DERBY – Canadian towns and landowners whose property abuts the proposed Derby Line Wind project should have been officially notified months ago, according to state utility regulators.
But the village of Derby Center, within the town of Derby (but not adjacent to the proposed wind project), didn’t need notification, according to John Cotter, hearing officer for the Vermont Public Service Board.
Cotter didn’t reset the clock on the wind project hearings as some opponents hoped, saying that Encore Redevelopment can notify Canadians now without delaying its wind project significantly. And he didn’t guarantee that those Canadian towns and landowners would be allowed to intervene in the case.

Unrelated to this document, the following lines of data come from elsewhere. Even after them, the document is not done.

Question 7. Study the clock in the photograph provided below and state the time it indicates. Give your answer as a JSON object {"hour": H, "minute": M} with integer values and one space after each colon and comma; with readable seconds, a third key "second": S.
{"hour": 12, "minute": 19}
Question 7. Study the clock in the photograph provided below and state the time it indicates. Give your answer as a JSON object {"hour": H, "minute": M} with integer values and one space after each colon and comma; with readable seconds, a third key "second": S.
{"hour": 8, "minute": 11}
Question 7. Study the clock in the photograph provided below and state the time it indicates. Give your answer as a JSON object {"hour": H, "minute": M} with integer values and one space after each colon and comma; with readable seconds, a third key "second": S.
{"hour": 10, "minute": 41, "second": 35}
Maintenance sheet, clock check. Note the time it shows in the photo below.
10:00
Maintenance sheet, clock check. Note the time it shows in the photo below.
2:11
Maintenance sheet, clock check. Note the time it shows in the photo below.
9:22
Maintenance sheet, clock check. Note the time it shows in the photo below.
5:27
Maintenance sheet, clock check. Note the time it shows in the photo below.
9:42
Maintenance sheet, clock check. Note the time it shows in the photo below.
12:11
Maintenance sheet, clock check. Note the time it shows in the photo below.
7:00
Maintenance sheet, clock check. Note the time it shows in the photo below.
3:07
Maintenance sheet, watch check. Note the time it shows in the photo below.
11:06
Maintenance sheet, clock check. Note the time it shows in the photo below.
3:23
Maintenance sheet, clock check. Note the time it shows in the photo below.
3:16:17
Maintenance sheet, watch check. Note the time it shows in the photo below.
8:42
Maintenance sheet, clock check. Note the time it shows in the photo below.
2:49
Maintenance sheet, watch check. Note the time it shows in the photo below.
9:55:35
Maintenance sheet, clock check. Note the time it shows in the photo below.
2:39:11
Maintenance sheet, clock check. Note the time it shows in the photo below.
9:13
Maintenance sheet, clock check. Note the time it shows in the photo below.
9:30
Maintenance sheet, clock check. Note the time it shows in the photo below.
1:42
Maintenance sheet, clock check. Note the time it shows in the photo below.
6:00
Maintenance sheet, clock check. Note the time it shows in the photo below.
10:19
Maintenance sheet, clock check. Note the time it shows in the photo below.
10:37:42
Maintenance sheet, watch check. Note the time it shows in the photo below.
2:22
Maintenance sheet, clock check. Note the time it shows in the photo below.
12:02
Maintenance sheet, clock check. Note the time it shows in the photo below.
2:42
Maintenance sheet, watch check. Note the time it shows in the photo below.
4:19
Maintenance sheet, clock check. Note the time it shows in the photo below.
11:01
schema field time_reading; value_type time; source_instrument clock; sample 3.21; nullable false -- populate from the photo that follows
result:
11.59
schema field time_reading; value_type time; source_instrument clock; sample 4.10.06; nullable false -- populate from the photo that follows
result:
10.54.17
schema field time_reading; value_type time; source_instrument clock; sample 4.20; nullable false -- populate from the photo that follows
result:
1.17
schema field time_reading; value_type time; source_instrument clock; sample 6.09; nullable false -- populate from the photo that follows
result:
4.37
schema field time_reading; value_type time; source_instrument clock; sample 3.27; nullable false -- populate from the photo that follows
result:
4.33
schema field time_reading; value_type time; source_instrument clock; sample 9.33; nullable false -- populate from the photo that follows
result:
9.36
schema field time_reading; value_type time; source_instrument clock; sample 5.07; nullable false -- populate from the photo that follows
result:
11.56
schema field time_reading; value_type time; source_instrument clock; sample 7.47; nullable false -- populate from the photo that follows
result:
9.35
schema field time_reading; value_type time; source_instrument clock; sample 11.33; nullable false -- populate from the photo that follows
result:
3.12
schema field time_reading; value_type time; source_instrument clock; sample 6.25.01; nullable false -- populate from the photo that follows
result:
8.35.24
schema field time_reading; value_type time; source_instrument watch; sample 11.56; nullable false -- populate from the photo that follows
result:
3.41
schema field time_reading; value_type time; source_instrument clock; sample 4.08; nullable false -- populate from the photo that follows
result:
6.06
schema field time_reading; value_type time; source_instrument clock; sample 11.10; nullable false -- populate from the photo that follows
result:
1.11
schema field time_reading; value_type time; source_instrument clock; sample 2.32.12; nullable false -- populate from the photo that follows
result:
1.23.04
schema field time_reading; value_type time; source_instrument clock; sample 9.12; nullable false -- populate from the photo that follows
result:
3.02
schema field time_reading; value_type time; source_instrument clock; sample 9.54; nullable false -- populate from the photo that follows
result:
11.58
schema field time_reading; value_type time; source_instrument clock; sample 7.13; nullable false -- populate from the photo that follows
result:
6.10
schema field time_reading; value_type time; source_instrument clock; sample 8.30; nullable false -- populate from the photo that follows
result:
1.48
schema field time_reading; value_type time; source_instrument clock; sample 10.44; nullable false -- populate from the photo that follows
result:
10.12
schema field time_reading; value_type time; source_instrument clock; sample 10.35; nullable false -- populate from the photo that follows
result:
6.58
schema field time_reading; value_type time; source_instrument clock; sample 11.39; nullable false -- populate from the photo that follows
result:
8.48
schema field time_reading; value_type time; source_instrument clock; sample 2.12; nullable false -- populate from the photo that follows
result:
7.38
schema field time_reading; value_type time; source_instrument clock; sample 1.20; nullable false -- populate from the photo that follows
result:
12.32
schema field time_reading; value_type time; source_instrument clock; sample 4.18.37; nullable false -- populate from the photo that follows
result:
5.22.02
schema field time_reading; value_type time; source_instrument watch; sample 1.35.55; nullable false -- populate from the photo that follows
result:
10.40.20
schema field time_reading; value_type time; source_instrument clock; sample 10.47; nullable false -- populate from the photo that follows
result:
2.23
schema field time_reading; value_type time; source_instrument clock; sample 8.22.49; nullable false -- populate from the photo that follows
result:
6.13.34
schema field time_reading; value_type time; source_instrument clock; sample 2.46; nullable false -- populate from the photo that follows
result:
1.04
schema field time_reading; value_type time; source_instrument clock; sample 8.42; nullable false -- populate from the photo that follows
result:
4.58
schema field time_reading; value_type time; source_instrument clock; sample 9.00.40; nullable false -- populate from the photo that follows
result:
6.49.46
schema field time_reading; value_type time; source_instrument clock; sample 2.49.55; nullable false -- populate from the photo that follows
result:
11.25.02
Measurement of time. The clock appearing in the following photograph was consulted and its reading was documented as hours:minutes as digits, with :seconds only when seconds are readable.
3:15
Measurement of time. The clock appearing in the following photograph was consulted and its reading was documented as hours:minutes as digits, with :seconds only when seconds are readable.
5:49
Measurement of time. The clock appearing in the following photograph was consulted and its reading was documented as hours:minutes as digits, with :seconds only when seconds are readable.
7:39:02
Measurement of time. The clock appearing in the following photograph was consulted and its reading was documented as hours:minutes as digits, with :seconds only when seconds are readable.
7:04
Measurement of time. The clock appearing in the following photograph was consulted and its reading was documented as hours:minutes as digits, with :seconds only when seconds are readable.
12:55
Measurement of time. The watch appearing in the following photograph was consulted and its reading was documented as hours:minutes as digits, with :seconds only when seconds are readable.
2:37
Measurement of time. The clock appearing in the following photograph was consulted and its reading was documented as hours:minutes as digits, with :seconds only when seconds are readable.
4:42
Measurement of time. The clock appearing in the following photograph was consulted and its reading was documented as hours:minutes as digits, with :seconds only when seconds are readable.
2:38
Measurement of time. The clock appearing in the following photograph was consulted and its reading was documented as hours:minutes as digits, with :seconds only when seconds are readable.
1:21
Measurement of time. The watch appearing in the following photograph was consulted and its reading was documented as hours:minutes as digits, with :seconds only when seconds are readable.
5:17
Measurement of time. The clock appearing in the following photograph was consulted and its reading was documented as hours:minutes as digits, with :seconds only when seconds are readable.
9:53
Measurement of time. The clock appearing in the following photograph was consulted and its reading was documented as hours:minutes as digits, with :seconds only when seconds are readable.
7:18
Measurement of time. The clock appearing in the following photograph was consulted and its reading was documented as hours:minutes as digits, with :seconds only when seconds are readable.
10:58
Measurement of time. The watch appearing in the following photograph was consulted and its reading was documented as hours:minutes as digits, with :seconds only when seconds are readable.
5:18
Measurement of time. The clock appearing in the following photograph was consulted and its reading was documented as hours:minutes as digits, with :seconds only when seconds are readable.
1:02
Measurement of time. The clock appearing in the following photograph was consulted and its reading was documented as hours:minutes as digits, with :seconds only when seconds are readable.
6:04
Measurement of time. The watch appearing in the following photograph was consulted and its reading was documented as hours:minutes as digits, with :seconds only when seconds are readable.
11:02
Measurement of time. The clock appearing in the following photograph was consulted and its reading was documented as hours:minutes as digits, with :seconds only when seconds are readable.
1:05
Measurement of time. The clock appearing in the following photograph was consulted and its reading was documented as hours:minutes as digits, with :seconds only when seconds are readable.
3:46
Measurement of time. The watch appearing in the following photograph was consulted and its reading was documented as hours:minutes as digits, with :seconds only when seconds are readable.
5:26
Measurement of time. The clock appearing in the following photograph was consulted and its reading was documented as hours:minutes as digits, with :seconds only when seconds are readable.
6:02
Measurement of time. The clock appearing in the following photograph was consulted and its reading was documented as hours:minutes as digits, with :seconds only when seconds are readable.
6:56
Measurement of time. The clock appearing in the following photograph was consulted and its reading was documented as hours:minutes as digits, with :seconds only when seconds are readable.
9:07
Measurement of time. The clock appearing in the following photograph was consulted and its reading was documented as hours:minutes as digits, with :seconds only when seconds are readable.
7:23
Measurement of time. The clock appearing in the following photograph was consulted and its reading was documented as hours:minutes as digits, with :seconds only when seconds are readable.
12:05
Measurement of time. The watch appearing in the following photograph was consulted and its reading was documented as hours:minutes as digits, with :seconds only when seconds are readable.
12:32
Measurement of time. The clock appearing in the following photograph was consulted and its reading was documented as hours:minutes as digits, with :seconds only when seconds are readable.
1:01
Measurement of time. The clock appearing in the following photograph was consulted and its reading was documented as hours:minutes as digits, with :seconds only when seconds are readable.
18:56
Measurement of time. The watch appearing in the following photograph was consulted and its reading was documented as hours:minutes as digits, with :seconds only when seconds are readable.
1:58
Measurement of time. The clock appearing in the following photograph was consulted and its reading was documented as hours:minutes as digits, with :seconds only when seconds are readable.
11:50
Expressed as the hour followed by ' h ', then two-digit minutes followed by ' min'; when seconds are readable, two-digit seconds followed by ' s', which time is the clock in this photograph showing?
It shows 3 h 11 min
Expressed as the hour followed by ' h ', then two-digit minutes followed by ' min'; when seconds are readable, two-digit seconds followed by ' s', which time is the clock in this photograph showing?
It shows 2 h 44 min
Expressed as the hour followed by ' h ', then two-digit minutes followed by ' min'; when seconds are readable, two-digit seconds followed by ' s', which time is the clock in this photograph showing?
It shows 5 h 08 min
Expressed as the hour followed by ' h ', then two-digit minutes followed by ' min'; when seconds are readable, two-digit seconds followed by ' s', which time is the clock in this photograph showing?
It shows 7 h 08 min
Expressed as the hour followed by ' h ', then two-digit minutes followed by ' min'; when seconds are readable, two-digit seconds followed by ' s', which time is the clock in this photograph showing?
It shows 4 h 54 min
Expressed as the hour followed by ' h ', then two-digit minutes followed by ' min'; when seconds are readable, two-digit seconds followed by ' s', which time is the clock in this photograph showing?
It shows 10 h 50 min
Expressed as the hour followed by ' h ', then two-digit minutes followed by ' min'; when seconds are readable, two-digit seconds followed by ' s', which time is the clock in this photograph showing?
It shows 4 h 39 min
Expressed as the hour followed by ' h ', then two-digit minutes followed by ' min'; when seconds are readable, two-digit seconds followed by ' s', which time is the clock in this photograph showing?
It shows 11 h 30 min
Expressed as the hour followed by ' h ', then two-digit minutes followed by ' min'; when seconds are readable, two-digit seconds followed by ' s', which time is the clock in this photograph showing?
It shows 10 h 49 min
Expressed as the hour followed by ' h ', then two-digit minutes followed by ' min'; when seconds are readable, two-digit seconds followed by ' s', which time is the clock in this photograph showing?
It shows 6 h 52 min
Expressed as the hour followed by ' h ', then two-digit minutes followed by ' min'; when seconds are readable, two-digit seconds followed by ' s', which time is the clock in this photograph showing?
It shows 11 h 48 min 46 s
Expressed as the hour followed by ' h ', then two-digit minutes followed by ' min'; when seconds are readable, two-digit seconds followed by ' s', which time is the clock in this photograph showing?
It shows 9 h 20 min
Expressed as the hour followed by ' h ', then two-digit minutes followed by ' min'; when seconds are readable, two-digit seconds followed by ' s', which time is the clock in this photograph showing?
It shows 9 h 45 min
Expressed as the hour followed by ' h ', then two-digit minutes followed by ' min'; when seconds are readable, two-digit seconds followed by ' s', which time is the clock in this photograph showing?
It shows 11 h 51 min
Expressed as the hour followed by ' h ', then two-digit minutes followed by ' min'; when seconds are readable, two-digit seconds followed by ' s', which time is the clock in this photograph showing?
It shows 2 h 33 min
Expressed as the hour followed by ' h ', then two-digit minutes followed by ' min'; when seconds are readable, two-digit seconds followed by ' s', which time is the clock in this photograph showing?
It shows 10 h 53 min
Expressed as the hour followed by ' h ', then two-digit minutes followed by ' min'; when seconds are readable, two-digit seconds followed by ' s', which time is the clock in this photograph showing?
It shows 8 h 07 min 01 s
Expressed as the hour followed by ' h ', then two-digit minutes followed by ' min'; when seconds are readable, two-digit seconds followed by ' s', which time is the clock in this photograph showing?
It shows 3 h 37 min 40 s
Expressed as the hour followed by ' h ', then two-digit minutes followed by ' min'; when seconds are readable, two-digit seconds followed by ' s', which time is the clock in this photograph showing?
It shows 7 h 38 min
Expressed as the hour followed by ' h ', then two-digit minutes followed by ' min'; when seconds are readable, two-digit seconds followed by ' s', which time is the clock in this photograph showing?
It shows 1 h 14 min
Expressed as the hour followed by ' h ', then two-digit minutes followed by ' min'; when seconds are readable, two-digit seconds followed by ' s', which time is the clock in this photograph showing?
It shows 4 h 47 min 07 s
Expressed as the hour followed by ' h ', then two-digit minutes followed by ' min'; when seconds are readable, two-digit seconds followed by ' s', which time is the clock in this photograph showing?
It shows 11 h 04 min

Cotter issued these two decisions Friday, part of the ongoing process being conducted by the PSB about Encore’s plan to erect two 429-foot-tall turbines on two farms in Derby near the U.S.-Canadian border.
If the PSB issues certificates of public good, the turbines would be located on Grandview Farm and Smuggler’s Hill Farm, between Interstate 91 and the Village of Derby Line and the nearby town of Holland.
The developer has offered to pay $78,000-plus, annually, to Derby and $15,000 each to Derby Line and Holland, annually, for the 20-year life of the project. A public hearing and site visit is expected to be rescheduled soon.
Encore had already begun to notify towns and owners of abutting Canadian property in advance of the decision by Cotter. Encore was required by state law to notify the “10-mile towns” within a 10-mile radius of the project turbines 45 days in advance of actually filing the request for the certificate of public good. That includes Canadian property and municipalities, Cotter said.
The Vermont Department of Public Service, representing consumers in Vermont, agreed with Cotter’s assessment. The department said that the PSB set a precedent in the case of a biomass plant in the southwestern Vermont town of Pownal, when Massachusetts neighbors were notified. But Cotter said that he was waiving the required 45-day notification period because Encore “has engaged in extensive public outreach through the area surrounding the proposed projects, including on the Canadian side of the border.”
Encore official Chad Farrell has met several times with the Stanstead mayor and council. News articles have appeared about the project in the French and English language newspapers in the Eastern Townships.
“It is reasonable to conclude that the Canadian adjoining property owners and relevant government entities are at least aware of the proposed project,” Cotter said.
He required Encore to document its efforts to reach out to the Quebec towns and property owners. He also gave those receiving late notices extra time to seek to intervene, but issued a warning.
“Today’s order should not be read as a determination that any Canadian resident or governmental entity would be granted intervention in the event party status is sought,” Cotter wrote. A Canadian property owner or town “will need to demonstrate that it is entitled to intervene” under the PSB rules, he concluded.
Encore did not send out 45-day notification to the village of Derby Center, five miles south of the turbine sites, where a substation to handle electricity from the turbines is located.
Cotter said that the PSB rules require that towns in the 10-mile radius be notified, saying that doesn’t include villages within towns.
And he said that Encore says there will be no work on the substation, so notification was not necessary. Work on the distribution line doesn’t count, he said.
The Department of Public Service disagreed, saying villages are legislative bodies and as such should receive notification which is “critical for full and effective public participation in the Section 248 process by affected municipalities.”